Key Responsibilities
Platform Engineering & AWS
- Build and own AWS foundations: VPC design, subnets, routing, security groups, WAF, KMS, IAM, backups, and DR (RTO/RPO).
- Implement Infrastructure as Code (Terraform and/or CDK) with reusable modules, environment strategy, drift detection, and change control.
- Operate core services (e.g., ECS/EKS, EC2, RDS/Aurora, S3, SQS/SNS/EventBridge, API Gateway/ALB/NLB) supporting multi-tenant microservices and data flows (HL7, FHIR, S3/SFTP).
CI/CD & Release Engineering
- Standardize pipelines for all services (build, test, scan, deploy) with artifact/versioning, progressive delivery (blue-green/canary), and automated rollback.
- Implement test gates (unit/API/contract/smoke), schema and API compatibility checks, and zero-downtime migrations.
Observability & Reliability
- Establish logs/metrics/traces and golden dashboards; define SLIs/SLOs and error budgets per product.
- Lead on-call readiness: runbooks, incident response/postmortems, MTTR improvements, capacity/perf tuning, and cost optimization (tagging/FinOps, Savings Plans).
- Stand up monitoring/alerting with Datadog/Dynatrace (or similar) and manage vendor integrations.
Security & Compliance by Design
- Embed SAST/DAST, dependency and container scans, IaC policy-as-code, SBOMs, and secrets management in the pipeline.
- Partner with CTO on HIPAA/SOC 2/HITRUST controls; document and evidence controls within CI/CD and cloud.
Developer Experience (“Paved Paths”)
- Provide service templates, adapter scaffolds, local dev tooling, and reference repos that enforce best practices by default.

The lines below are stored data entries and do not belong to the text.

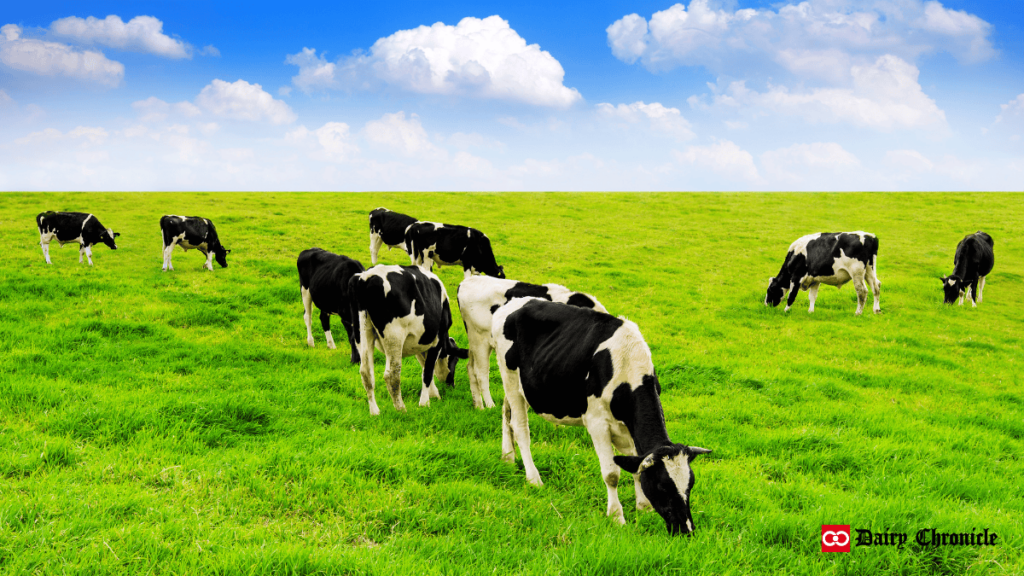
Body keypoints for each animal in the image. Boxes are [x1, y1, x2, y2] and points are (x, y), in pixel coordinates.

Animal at [348, 264, 468, 412]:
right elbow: (428, 371)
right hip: (394, 335)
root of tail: (365, 277)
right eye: (455, 360)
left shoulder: (419, 343)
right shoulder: (436, 341)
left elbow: (424, 366)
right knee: (392, 374)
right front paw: (425, 403)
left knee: (366, 372)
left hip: (362, 332)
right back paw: (401, 409)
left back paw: (375, 412)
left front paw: (434, 394)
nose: (451, 384)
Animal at [458, 272, 606, 407]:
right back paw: (490, 405)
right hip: (480, 339)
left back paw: (478, 406)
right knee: (481, 373)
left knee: (470, 368)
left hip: (475, 341)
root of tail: (466, 282)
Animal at [491, 295, 708, 532]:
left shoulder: (629, 427)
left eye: (690, 485)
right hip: (510, 376)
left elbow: (636, 465)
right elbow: (612, 474)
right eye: (662, 487)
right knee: (520, 428)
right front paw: (616, 516)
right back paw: (533, 478)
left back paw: (507, 457)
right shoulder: (597, 423)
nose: (686, 530)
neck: (627, 367)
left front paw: (643, 508)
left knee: (506, 412)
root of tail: (516, 301)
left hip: (523, 387)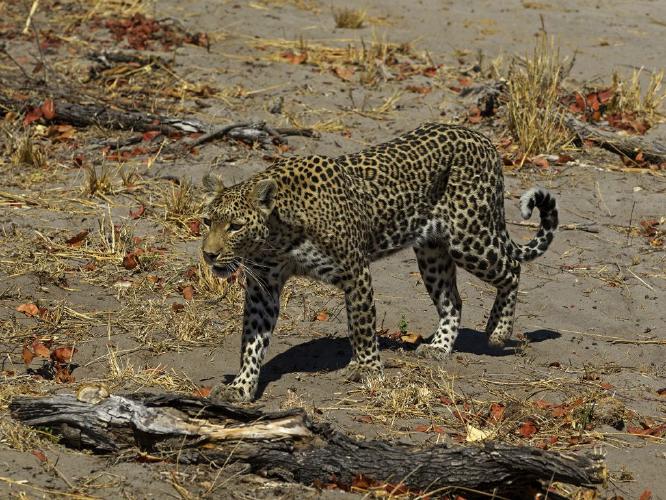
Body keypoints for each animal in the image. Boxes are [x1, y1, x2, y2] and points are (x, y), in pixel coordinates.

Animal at [201, 122, 558, 402]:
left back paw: (499, 331)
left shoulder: (355, 272)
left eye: (235, 226)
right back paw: (439, 347)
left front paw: (368, 369)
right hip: (432, 252)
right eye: (207, 221)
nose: (208, 254)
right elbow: (252, 339)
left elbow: (361, 325)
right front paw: (241, 386)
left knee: (512, 269)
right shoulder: (263, 287)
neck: (279, 236)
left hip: (469, 237)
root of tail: (483, 140)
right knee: (452, 300)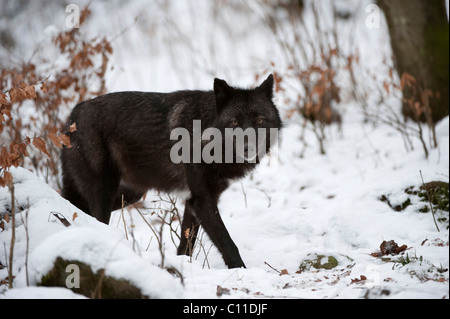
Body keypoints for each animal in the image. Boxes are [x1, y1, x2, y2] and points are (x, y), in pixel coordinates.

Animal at [60, 74, 282, 268]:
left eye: (260, 121)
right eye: (234, 123)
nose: (248, 148)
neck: (206, 136)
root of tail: (73, 114)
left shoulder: (195, 201)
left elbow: (187, 244)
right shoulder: (203, 199)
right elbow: (227, 242)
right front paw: (241, 269)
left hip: (129, 195)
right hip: (106, 193)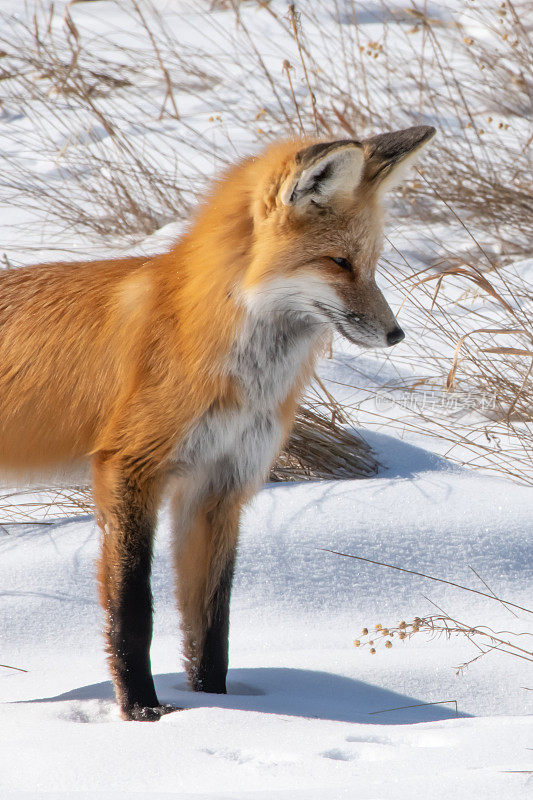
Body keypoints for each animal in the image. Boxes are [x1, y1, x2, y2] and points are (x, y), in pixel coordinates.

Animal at [0, 125, 432, 720]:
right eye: (338, 262)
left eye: (369, 262)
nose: (396, 335)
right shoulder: (128, 468)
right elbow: (132, 609)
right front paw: (142, 713)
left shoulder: (221, 485)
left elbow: (212, 625)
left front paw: (216, 708)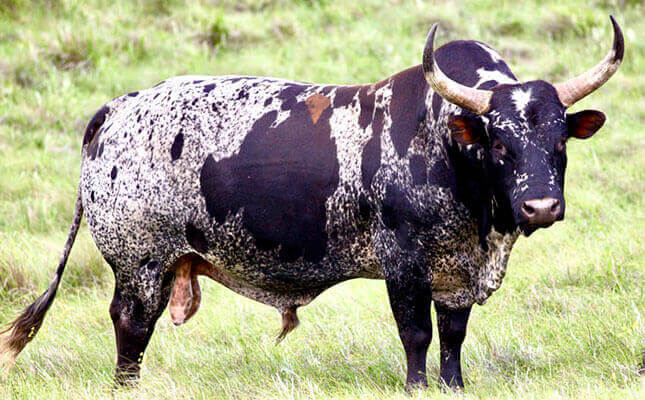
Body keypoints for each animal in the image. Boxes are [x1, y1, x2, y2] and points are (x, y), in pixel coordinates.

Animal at [1, 16, 623, 390]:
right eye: (498, 142)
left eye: (560, 141)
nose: (540, 207)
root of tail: (120, 106)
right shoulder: (403, 264)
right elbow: (416, 335)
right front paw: (417, 386)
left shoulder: (456, 272)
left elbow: (453, 336)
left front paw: (454, 386)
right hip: (140, 265)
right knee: (131, 328)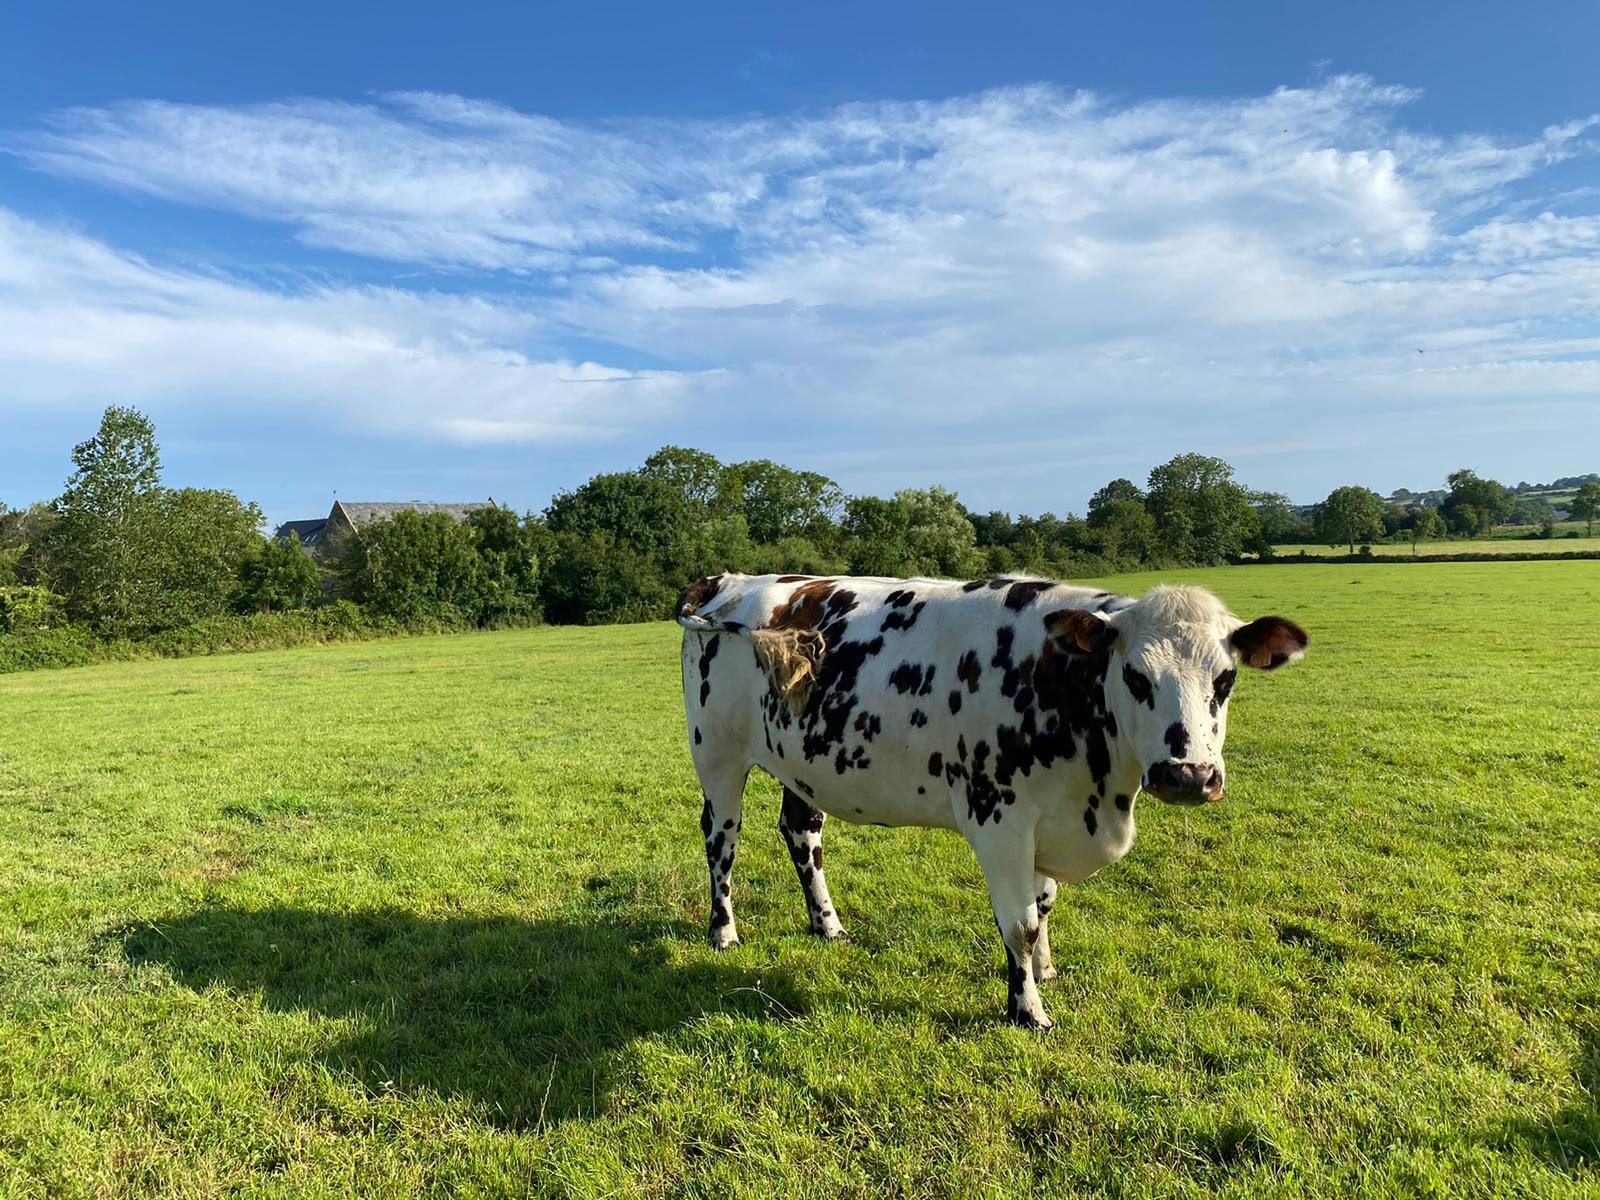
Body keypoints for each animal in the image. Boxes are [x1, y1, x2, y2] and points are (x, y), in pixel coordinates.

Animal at [678, 579, 1312, 1030]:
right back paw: (724, 931)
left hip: (803, 763)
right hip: (718, 754)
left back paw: (827, 925)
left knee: (801, 831)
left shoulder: (1048, 819)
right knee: (721, 837)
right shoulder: (999, 818)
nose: (1189, 776)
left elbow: (1045, 904)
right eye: (1135, 676)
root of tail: (728, 580)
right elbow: (1021, 924)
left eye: (1226, 679)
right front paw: (1027, 1010)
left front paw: (1046, 971)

- Coach engineers on cloud/runtime patterns (resiliency, retries/fan-out/fan-in, idempotency, backpressure).
Cross‑Functional Delivery
- Work with Head of Engineering to align capacity and keep the bi-weekly release train on time.
- Partner with CTO/Lead Architect on platform guardrails and reusable “pipes” for product teams (Ingress/Egress APIs only).
- Support COO/TPM and Implementation on onboarding tiers and reusable adapters for customer go-lives.
Required Qualifications
- 7+ years in DevOps/SRE/Platform Engineering; 3+ years leading or acting as primary owner for cloud platforms.
- Deep AWS expertise (networking, IAM/KMS, containers/orchestration, RDS/Aurora, eventing), with IaC at scale (Terraform and/or CDK).
- Proven CI/CD design and operation (progressive delivery, automated rollback, artifacts, env promotion).
- Strong observability practice (logs/metrics/traces), SLO/SLI design, and incident management (on-call, postmortems).
- Security-minded: secrets mgmt, least privilege, image/dependency/IaC scanning; experience supporting HIPAA/SOC 2 or similar.
- Proficiency in a scripting language (Python, TypeScript, or Bash) and solid Git workflows.
Nice to Have
- Healthcare/radiology data flows (HL7, FHIR), PHI handling patterns, and regulated-environment experience.
- Experience with contract testing, schema registries, and message replay/poison queue handling.
- Datadog or Dynatrace administration; FinOps practices.
What Success Looks Like (90 Days)
- One standardized CI/CD pipeline pattern adopted by product teams; blue-green/canary live for at least one service.
- Baseline observability with golden dashboards; documented SLOs for Reporting and Cockpit services.
- Terraform/CDK modules in place for core infra; backups/DR tested; secrets centralized.
- Incident/runbook library started; MTTR trending down; first cost dashboard live.
Growth Path
- Build a small Platform/SRE function (SRE + QA automation partner).
- Evolve paved-path tooling, expand policy-as-code, and scale multi-tenant controls as customer volume grows.
Benefits
- Comprehensive health, dental, and vision insurance
- Unlimited PTO – with the expectation of responsible use and alignment with team needs
- Fully remote work environment – work from anywhere in the U.S.